First principles thinking: Before reaching for AI, we require new engineers to write out their approach in plain English. We often already have user stories; why not expand on them with implementation and design? What are they trying to solve? What are the constraints? Only then can they use AI to help implement. Or the reverse: engineers use AI to generate specifications, to-do lists, and a plan, and then write code against that plan: AI TDD, as it were.

I don’t think any of these are ideal or perfect but they are a starting point.

The Path Forward

The hard truth is that we do not yet know what this will mean for our industry. We’re conducting a real-time experiment with the next generation of engineers. Will they be less capable because they didn’t struggle through the fundamentals? Or will they be more capable because they can focus on higher-level architecture and business problems?

What I do know is that good engineering is also more than writing code. It’s about talking to end users, turning needs into solutions, understanding tradeoffs, thinking systematically, debugging methodically, and knowing when to take a shortcut or break a rule. These skills are developed through experience and mentorship, not by writing or copying and pasting code.

I want to use AI to eliminate the truly mundane parts of learning to code: the forgotten semicolons, the mismatched brackets, the boilerplate that teaches nothing. But we need to be intentional about preserving the struggles that actually teach. The bugs that make you understand how systems work. The performance problems that teach you about algorithms. The outage that makes you careful in the right ways.

The new engineers joining our teams today will become the senior engineers and engineering leaders of tomorrow.
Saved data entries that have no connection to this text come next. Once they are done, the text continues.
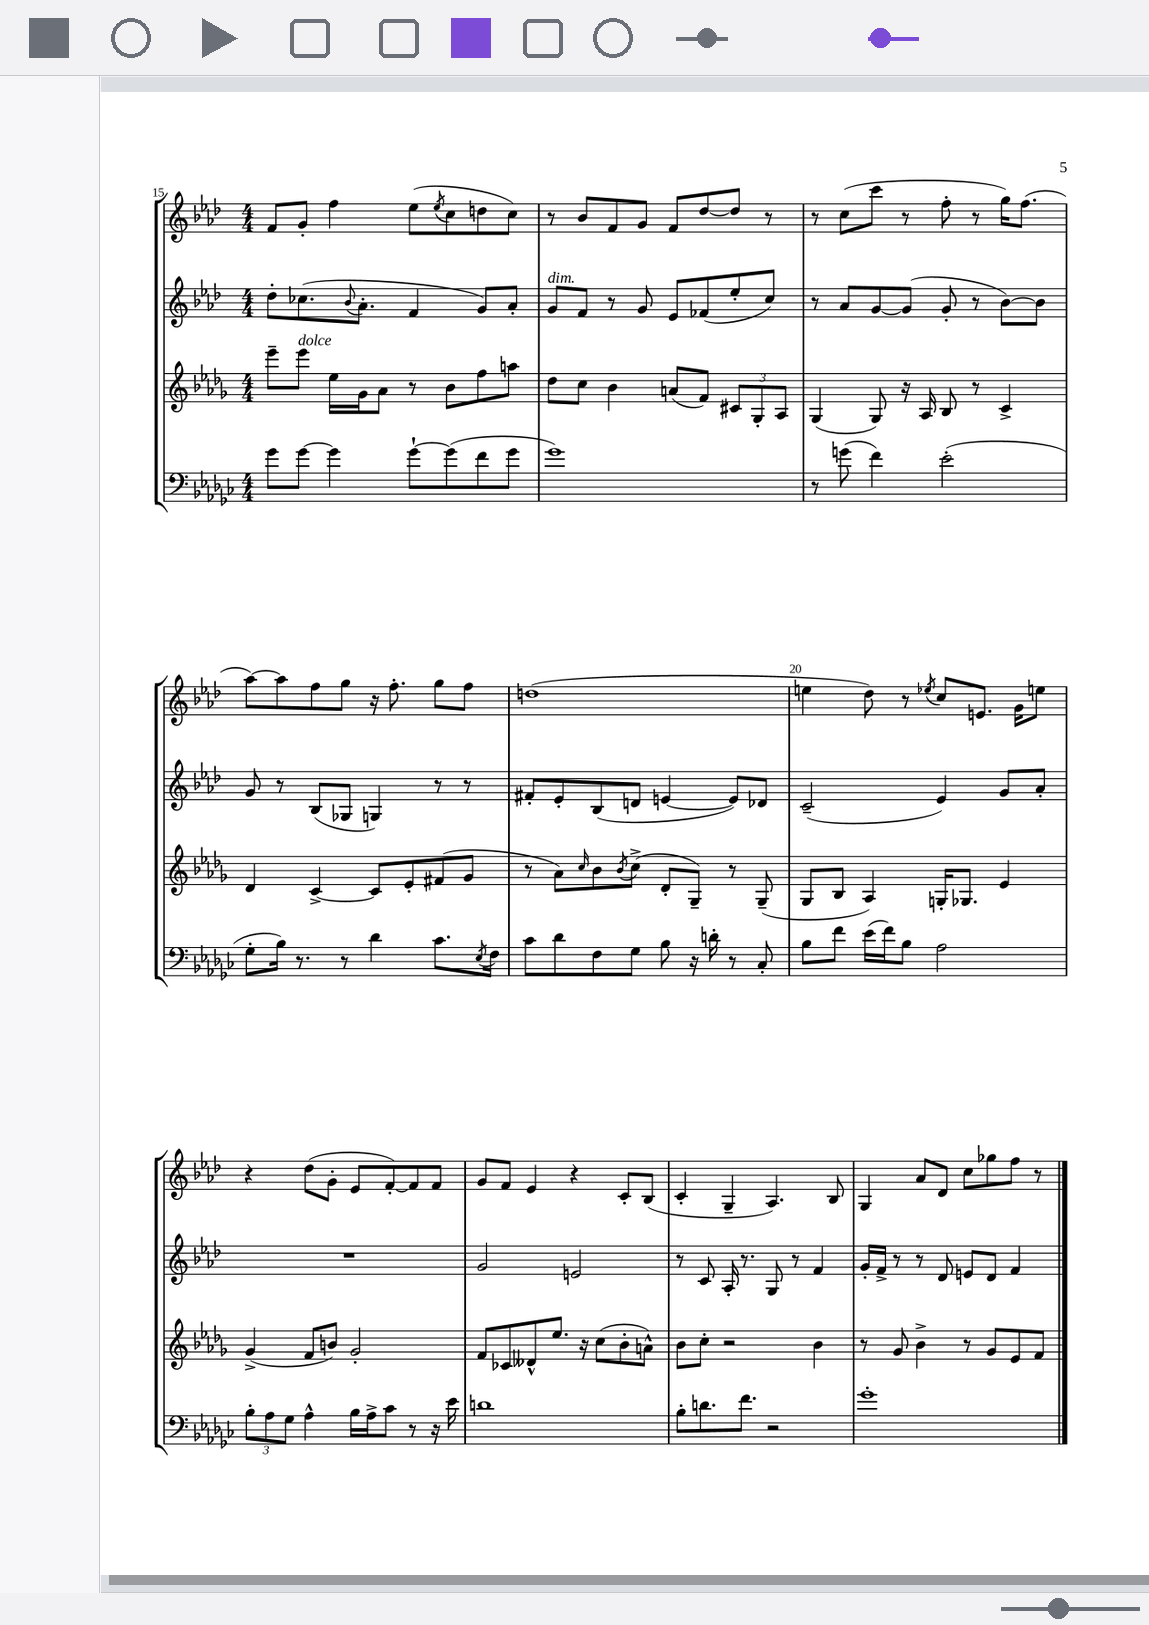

**kern	**kern	**kern	**kern
*staff4	*staff3	*staff2	*staff1
*clefF4	*clefG2	*clefG2	*clefG2
*k[b-e-a-d-g-c-]	*k[b-e-a-d-g-]	*k[b-e-a-d-]	*k[b-e-a-d-]
*M4/4	*M4/4	*M4/4	*M4/4
8g-	8eee-~	8dd-'	8f
[8g-	8eee-	(8.cc-	8g'
4g-]	16ee-	.	4ff
.	.	8qqb-	.
.	16g-	8.a-'	.
.	8a-	.	.
[8g-`	8r	4f	(8ee-
.	.	.	8qee-
(8g-]	8b-	.	8cc
8f	8ff	8g)	8dd
8g-	8aa	8a-'	8cc)
=	=	=	=
1g-)	8dd-	8g	8r
.	8cc	8f	8b-
.	4b-	8r	8f
.	.	8g	8g
.	(8a	8e-	8f
.	8f)	(8f-	[8dd-
.	12c#	8ee-'	8dd-]
.	12G-'	.	.
.	.	8cc)	8r
.	12A-	.	.
=	=	=	=
8r	(4G-	8r	8r
(8g	.	8a-	(8cc
4f)	8G-)	[8g	8ccc
.	16r	(8g]	8r
.	16A-	.	.
(2e-'	8B-	8g'	8ff'
.	8r	8r	8r
.	4c^	[8b-)	16gg)
.	.	.	(8.ff
.	.	8b-]	.
=	=	=	=
8G-'	4d-	8g	[8aa-)
16B-)	.	8r	8aa-]
8.r	.	.	.
.	[4c^	(8B-	8ff
8r	.	8G-	8gg
4d-	8c]	4G)	16r
.	.	.	8.ff'
.	8e-'	.	.
8.c-	(8f#	8r	8gg
.	8g-	8r	8ff
8qE-	.	.	.
16F	.	.	.
=	=	=	=
8c-	8r	8f#'	(1dd
8d-	8a-)	8e-'	.
.	16qqcc	.	.
8F	8b-	(8B-	.
.	8qb-	.	.
8G-	(8cc^	8d	.
8B-	8d-'	[4e	.
16r	8G-~)	.	.
16d'	.	.	.
8r	8r	8e])	.
8C-'	(8G-~	8d-	.
=	=	=	=
8B-	8G-	(2c~	4ee
8f	8B-	.	.
(16e-	4A-)	.	8dd-)
16f)	.	.	.
8B-	.	.	8r
.	.	.	8qee-
2A-	16G'	4e-)	8cc
.	8.G-	.	.
.	.	.	8.e
.	4e-	8g	.
.	.	.	16g
.	.	8a-'	8ee
=	=	=	=
12B-'	(4g-^	1r	4r
12A-	.	.	.
12G-	.	.	.
4A-^^	8f	.	(8dd-
.	8b)	.	8g'
16B-	2g-'	.	8e-
16A-^	.	.	.
8c-	.	.	[8f')
8r	.	.	8f]
16r	.	.	8f
16e-	.	.	.
=	=	=	=
1d	8f	2g	8g
.	8c-	.	8f
.	8d--^^	.	4e-
.	8.ee-	.	.
.	.	2e	4r
.	16r	.	.
.	(8cc	.	.
.	8b-'	.	8c'
.	8a^^)	.	(8B-
=	=	=	=
8B-'	8b-	8r	4c'
8.d	8cc'	8c	.
.	2r	16A-'	4G~
8.f	.	8.r	.
2r	.	8G	4.A-)
.	.	8r	.
.	4b-	4f	.
.	.	.	8B-
=	=	=	=
1g-'	8r	16g'	4G
.	.	16f^	.
.	8g-	8r	.
.	4b-^	8r	8a-
.	.	8d-	8d-
.	8r	8e	8cc
.	8g-	8d-	8gg-
.	8e-	4f	8ff
.	8f	.	8r
==	==	==	==
*-	*-	*-	*-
The code they generate with AI might work, but will they understand it deeply enough to know when it shouldn’t be used? Will they be able to innovate beyond what the models have seen? Will they be able to debug problems that don’t have pat AI answers?

I don’t have all the answers, but we need to be asking these questions now, before we accidentally create a generation of engineers who can generate code but can’t actually engineer.